According to an ancient Chinese philosophy, clearing out the old is vital if you are to attract and invite the new into your life. An almighty clear out will help you let go of the past and give you an immense positive feeling that your life is moving on and making way for a fresh start!
De-cluttering may sound like a laborious task but it serves one fantastic purpose: to make you feel instantly calmer and better about yourself! De-cluttering your home - or even areas within your home - will give you a more positive outlook and clear your mind. It doesn't have to be Spring to start sorting - take control of your clutter and the opportunity to enjoy a much needed, feel good energy boost!
Living in a disorganised space and living with the knowledge that clutter is all around you depletes your energy, wastes your time and heightens your level of stress. Your energy is zapped every time you need to find something and every time you look at the mess - resulting in you feeling utterly drained. It is no wonder you are exhausted by the end of the day and find little time to do all the things you enjoy doing when clutter and chaos takes up so much of your energy.
We often feel we must keep everything we have accumulated simply because it would be a waste of money to throw it away. You therefore have cupboards and rooms full of things that you never get round to using and simply don't need. Instead of hoarding these items, you can put them to good use by recycling them, selling them at car boot sales or on eBay to make some money, or by donating them to those more needy than yourself via charitable organisations - all making you feel great in the process!

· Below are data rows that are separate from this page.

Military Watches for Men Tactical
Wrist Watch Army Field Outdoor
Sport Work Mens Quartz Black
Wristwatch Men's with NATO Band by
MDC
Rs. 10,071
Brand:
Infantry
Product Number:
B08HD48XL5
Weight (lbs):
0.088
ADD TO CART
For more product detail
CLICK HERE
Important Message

Most of the things you save, even the papers you file, will never be used or looked at again. Don't be afraid of discarding things you don't use or need. If you are afraid to get rid of something, put a date on it and if you haven't used it by that date, get rid of it then.
Letting go of things that remind you of your past can be difficult. We tend to keep things just in case. Look in your wardrobe and assess which items of clothing haven't been worn for the last twelve months. Worse still, how many still have their original sales tag attached? It is safe to say that if you haven't worn these items by now, you never will!
If you feel unable to do any de-cluttering until you have several hours or a full weekend available, or you are waiting to feel in the mood and there's nothing better to do, STOP! It is that thinking that is partly responsible for your current clutter in the first place.
The best way to approach de-cluttering is to assess what needs to be done. Set realistic goals and allocate your time accordingly. If the clutter around you is starting to create stress in your life but you have little time to do anything about it, start by addressing small jobs.
Make a list for each room in the house of all the areas that you need to sort through and organise. Make a commitment each week to focus on one area of your home and schedule some time to get it cleared. As you go through your home, look at each item and ask yourself whether you need it, want it or will ever use it. Some areas may take longer than a week. Enlist the rest of the family to do this with you. As you complete each task, check it off your list.
Begin by doing just five or ten minutes of tidying up (dealing with the 'right thing, wrong place' clutter) at night before you go to bed. This will make surprising inroads into your clutter within one week - and it will also allow you to wake up to a more organised household each day.
Your main objective throughout your de-cluttering endeavors is not only to remove unnecessary clutter from your home, but to ensure a manageable and workable system is created that can be maintained long-term. You should focus on creating organised systems that can be sustained and used to make your life easier.
A great way to stay on top of clutter is to practice mindfulness. Begin to be aware of tidying up after yourself as much as possible - teach and encourage others in the household to do the same. Being able to organise and de-clutter are valuable skills that you can teach your children from a very young age. The first hurdle is to de-clutter: the second is for the entire family to maintain a clutter-free environment. Tidying and organising then becomes a much easier job.
Invest in quality storage systems that are aesthetically pleasing. There is no point buying cheap filing systems and containers if they give you no pleasure - you simply won't use them. Treat each purchase as a long-term investment into good housekeeping and organisation. You won't regret it!
When you are able to go into any drawer, cupboard or room in your house and find everything in order, you will enjoy your home. Celebrate your accomplishments! Offering yourself a reward at the end of an arduous task can be a great incentive. Promise yourself a pampering treat, time spent with friends or simply a luxurious bath without interruption!
Top Tips for de-cluttering:
As you begin to de-clutter you will begin to experience many emotions - sentimentality about items collected in the past, guilty about wasting money, generous about giving things to charity, relief at getting rid of so much unwanted things. Ultimately you should let go of all the negative feelings such as guilt, because the reasons making you feel this way have happened in the past. You must let go of the past and embrace a new, organised and structured future. Feel great about what you have achieved in your de-cluttering efforts and look forward with a positive mental attitude and clear mind. You have reclaimed your space - now go and enjoy it!